The matrix \({\bf R}\in\mathbb{R}^{d\times d}\) essentially captures and remove the batch effects altering the gene correlation structures in each dataset.
# display rotation matrix
library(igraph)
rot.adj = out.smai$feature.rot
rownames(rot.adj)=rownames(data.X1.smai)
colnames(rot.adj)=rownames(data.X1.smai)
# obtain sparse graph representation of R by thresholding its entries
rot.adj[abs(rot.adj)<quantile(abs(rot.adj),0.9999)]=0
diag(rot.adj)=0
rm.ind=intersect(which(rowSums(rot.adj!=0)==0), which(colSums(rot.adj!=0)==0))

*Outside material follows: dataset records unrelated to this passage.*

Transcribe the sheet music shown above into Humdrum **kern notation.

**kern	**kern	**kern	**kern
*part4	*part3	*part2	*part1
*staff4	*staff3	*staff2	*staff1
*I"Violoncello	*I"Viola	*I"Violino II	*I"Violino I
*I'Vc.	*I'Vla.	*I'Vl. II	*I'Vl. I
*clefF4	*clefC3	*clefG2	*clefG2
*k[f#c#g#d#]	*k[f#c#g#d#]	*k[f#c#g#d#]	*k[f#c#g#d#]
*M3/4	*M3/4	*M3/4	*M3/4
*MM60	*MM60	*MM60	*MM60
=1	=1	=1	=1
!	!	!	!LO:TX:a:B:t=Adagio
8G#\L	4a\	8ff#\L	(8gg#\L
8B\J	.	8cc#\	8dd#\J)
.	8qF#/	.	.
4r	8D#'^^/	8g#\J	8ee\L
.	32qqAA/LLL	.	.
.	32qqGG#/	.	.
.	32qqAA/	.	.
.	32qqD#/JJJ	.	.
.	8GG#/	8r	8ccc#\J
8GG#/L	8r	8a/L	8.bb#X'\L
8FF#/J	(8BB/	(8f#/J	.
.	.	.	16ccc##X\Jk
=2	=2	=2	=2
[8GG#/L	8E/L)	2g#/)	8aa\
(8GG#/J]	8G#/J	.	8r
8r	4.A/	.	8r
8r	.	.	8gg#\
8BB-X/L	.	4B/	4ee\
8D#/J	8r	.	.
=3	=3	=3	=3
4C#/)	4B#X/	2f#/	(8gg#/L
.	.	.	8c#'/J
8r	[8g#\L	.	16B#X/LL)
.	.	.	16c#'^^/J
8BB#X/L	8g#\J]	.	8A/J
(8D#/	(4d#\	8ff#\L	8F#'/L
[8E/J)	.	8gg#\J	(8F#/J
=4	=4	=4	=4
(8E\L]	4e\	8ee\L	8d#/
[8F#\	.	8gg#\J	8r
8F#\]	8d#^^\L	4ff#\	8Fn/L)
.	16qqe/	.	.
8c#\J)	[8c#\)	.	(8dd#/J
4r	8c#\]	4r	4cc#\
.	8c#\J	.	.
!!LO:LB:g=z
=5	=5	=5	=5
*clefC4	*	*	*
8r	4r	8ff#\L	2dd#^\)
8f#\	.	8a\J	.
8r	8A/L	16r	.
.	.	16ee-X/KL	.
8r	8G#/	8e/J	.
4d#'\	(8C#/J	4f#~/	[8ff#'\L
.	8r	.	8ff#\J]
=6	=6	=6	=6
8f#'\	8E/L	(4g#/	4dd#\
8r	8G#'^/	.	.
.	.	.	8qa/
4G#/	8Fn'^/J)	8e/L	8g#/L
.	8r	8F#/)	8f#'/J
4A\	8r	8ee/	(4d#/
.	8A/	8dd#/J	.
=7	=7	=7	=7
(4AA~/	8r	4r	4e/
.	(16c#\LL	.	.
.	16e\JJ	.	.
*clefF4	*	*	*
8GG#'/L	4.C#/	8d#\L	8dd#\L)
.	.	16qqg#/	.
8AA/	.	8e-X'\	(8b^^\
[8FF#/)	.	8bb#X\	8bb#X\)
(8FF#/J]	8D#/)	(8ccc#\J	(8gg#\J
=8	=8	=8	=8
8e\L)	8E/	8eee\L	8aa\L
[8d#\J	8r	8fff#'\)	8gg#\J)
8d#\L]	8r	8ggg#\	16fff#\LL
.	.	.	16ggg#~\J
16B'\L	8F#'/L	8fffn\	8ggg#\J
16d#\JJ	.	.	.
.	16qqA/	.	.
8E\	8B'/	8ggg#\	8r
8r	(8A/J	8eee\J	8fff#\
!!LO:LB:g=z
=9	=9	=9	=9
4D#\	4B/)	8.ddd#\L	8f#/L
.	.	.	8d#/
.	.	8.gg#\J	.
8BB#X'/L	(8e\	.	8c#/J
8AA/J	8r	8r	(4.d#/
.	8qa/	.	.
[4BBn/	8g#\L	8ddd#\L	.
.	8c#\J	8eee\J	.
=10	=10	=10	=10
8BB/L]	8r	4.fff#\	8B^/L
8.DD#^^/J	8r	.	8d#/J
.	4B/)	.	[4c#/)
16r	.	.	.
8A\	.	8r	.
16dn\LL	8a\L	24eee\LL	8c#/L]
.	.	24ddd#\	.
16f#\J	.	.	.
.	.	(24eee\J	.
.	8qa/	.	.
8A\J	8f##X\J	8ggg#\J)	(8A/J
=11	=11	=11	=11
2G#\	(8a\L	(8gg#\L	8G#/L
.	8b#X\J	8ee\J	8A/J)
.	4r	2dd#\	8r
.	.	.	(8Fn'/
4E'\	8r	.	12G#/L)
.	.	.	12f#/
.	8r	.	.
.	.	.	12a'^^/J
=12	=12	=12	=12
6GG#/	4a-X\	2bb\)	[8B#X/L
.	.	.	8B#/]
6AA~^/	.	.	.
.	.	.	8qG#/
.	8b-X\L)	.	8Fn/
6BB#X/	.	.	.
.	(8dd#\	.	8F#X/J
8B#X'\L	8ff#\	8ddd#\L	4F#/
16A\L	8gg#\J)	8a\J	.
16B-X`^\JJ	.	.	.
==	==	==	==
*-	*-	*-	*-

rot.adj = rot.adj[-rm.ind,-rm.ind]
g1 = graph_from_adjacency_matrix(abs(rot.adj), mode="directed",weighted = TRUE)
plot(g1,vertex.color="lightblue", vertex.size=3,edge.width = E(g1)$weight*10,
edge.arrow.size=0.4, vertex.label.cex=0.8, vertex.label.dist=0.2)
The network illustrates the feature rotations needed to remove the corresponding batch effects. The width of the edge indicates the magnitude of the correction.